▶ [AIM OF THE TASK] A verbatim repetition of the data below is requested, without images.

============

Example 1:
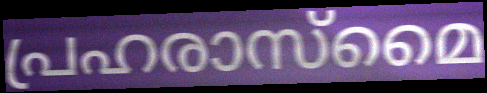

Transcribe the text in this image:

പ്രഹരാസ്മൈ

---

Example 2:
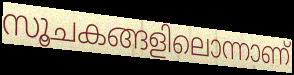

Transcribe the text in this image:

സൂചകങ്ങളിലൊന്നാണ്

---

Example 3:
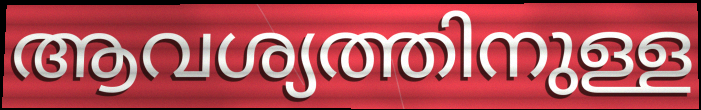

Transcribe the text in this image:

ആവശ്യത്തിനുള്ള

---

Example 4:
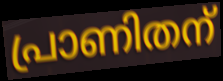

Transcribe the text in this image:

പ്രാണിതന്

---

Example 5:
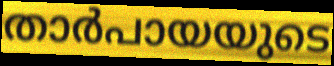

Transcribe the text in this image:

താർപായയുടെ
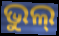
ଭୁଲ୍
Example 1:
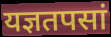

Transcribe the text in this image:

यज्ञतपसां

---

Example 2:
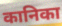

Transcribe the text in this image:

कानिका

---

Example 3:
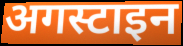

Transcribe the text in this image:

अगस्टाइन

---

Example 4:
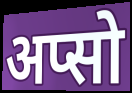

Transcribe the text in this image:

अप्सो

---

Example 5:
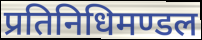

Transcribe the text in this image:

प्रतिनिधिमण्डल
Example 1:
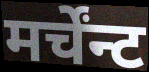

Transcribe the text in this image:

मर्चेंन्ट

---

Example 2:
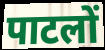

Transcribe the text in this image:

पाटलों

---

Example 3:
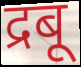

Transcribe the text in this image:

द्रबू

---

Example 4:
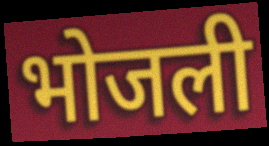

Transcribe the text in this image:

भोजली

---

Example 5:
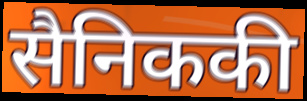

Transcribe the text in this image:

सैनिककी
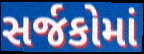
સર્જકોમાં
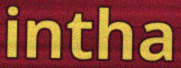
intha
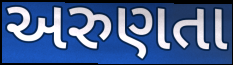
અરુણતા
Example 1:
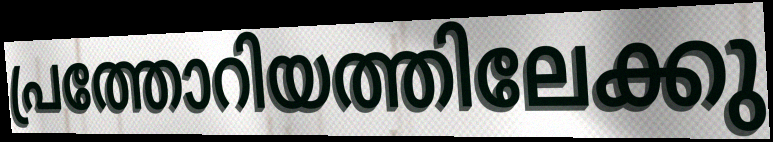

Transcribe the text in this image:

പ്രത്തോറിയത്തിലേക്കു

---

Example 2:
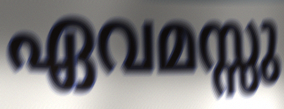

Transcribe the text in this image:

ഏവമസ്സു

============

▶ [EXERCISE SOLUTION]
Example 1:

Transcribe the text in this image:

പ്രഹരാസ്മൈ

---

Example 2:

Transcribe the text in this image:

സൂചകങ്ങളിലൊന്നാണ്

---

Example 3:

Transcribe the text in this image:

ആവശ്യത്തിനുള്ള

---

Example 4:

Transcribe the text in this image:

പ്രാണിതന്

---

Example 5:

Transcribe the text in this image:

താർപായയുടെ
ଭୁଲ୍
Example 1:

Transcribe the text in this image:

यज्ञतपसां

---

Example 2:

Transcribe the text in this image:

कानिका

---

Example 3:

Transcribe the text in this image:

अगस्टाइन

---

Example 4:

Transcribe the text in this image:

अप्सो

---

Example 5:

Transcribe the text in this image:

प्रतिनिधिमण्डल
Example 1:

Transcribe the text in this image:

मर्चेंन्ट

---

Example 2:

Transcribe the text in this image:

पाटलों

---

Example 3:

Transcribe the text in this image:

द्रबू

---

Example 4:

Transcribe the text in this image:

भोजली

---

Example 5:

Transcribe the text in this image:

सैनिककी
સર્જકોમાં
intha
અરુણતા
Example 1:

Transcribe the text in this image:

പ്രത്തോറിയത്തിലേക്കു

---

Example 2:

Transcribe the text in this image:

ഏവമസ്സു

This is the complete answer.